### Document excerpt:
----

Confluence of AI and Music Creating New Notes
- Sep 05, 2017
- By Jason Hosking
If you’re wondering about the quality of music that AI can create, don’t. Listen to Daddy’s Girl instead and you can judge for yourself if AI can indeed make sweet music! The song is the world’s first pop song composed by an algorithm. The AI engine that created Daddy’s Girl analyzed a database of Beatles songs to come up with this composition.
The song was released by Sony CSL Research Labs in September of 2016. The AI system, called FlowMachines, analyzed a database of songs and following a particular musical style created similar compositions. The final result does have a human touch though as French composer Benoit Carre arranged the song and wrote the lyrics.
That’s not the only kind of impact AI is having on the music industry. Take Jukebox. They have gone one step further by allowing just about anyone to create their own music. Now it is just not possible for anyone to compose music. At the very least, you need an ear for music, some ability to play and the creativity and desire to compose. Yet with Jukebox, all you need is to pick the style, genre, instrument and tempo and the site’s AI based engine automatically generates a custom tune. It takes a few minutes and your composition is ready for download.

----

### Exercises to complete:
- a) Answer these questions from the article on AI and music:
(i) What organization released the song, and in what month and year?
(ii) Who arranged the song and wrote its lyrics?
(iii) What four things does a Jukebox user pick before the engine generates a tune?
- b) Continue the article on AI and music from its last sentence.

----

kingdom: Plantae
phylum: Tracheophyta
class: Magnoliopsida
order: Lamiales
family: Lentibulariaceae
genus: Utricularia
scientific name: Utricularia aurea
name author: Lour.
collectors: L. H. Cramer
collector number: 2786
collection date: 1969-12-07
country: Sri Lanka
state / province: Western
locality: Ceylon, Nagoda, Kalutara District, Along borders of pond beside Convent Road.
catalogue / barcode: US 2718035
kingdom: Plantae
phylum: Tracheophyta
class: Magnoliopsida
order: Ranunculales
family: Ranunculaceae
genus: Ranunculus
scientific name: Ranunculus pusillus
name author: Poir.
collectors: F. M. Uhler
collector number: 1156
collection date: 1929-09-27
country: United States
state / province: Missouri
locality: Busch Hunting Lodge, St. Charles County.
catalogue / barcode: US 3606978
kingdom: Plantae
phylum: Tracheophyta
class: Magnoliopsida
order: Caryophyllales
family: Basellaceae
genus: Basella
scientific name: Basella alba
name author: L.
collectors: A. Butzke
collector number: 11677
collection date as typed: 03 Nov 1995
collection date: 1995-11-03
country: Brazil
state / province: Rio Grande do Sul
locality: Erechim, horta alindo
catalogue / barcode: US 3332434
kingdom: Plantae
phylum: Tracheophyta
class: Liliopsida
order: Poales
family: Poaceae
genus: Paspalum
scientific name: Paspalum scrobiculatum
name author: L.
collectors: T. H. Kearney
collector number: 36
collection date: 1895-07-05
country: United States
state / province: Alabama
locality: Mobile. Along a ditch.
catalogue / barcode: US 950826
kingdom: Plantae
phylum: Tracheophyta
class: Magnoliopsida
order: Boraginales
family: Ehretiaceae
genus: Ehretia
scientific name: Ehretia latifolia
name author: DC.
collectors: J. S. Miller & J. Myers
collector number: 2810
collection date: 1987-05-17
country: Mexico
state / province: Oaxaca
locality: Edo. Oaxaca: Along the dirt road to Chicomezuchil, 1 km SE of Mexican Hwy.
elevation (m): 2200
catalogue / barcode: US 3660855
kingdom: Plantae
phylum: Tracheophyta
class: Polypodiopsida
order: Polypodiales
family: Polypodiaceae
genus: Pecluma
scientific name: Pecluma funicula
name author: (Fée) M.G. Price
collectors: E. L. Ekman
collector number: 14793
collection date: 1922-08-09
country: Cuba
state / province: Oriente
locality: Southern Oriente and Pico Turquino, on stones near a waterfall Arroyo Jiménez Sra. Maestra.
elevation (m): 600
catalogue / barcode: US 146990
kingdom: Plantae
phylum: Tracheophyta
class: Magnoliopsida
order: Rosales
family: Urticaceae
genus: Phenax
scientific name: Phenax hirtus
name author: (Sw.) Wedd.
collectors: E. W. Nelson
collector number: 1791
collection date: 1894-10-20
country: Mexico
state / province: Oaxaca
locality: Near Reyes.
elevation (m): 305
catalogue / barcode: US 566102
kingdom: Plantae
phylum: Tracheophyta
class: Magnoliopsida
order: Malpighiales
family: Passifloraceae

----

### Responses in order:
- a)
(i) Sony CSL Research Labs, September 2016
(ii) French composer Benoit Carre
(iii) Style, genre, instrument and tempo

- b)
I won’t go into the all too familiar; will AI kill the music industry debate here. My response is it won’t. It will help it evolve to new levels of creativity. Products like Jukebox mainly cater to content creators looking to make their videos more professional with a background score, for example youtubers. The market for this kind of music has exploded with the coming of online video streaming and the only way to keep up with the demand at the price points these video producers need is to use AI tools to auto-generate music.
The other big trend is AI-driven recommender systems that serve up increasingly personalized music. I spend a lot of time on Pandora and I am amazed at how well the music streaming service understands me and delivers just the right kind of songs for my taste. Pandora is able to do that thanks to its investment in the Music Genome project.
There are a lot of other startups betting big on the confluence of AI with music. Some of them are looking to create music, others to create virtual DJs and yet others are looking at new ways of monetizing music and music-adjacent ventures. And we’re just getting started on what is possible.
The music industry is a perfect example of how AI can greatly enhance every aspect of an industry and create new opportunities where none existed. That is really the key to understanding the impact of AI on any business or industry. By crunching data, both structured and unstructured, analyzing patterns and understanding nuances of human behavior, an AI-based system will fundamentally alter the very fabric of that industry to create something substantially better than what exists today.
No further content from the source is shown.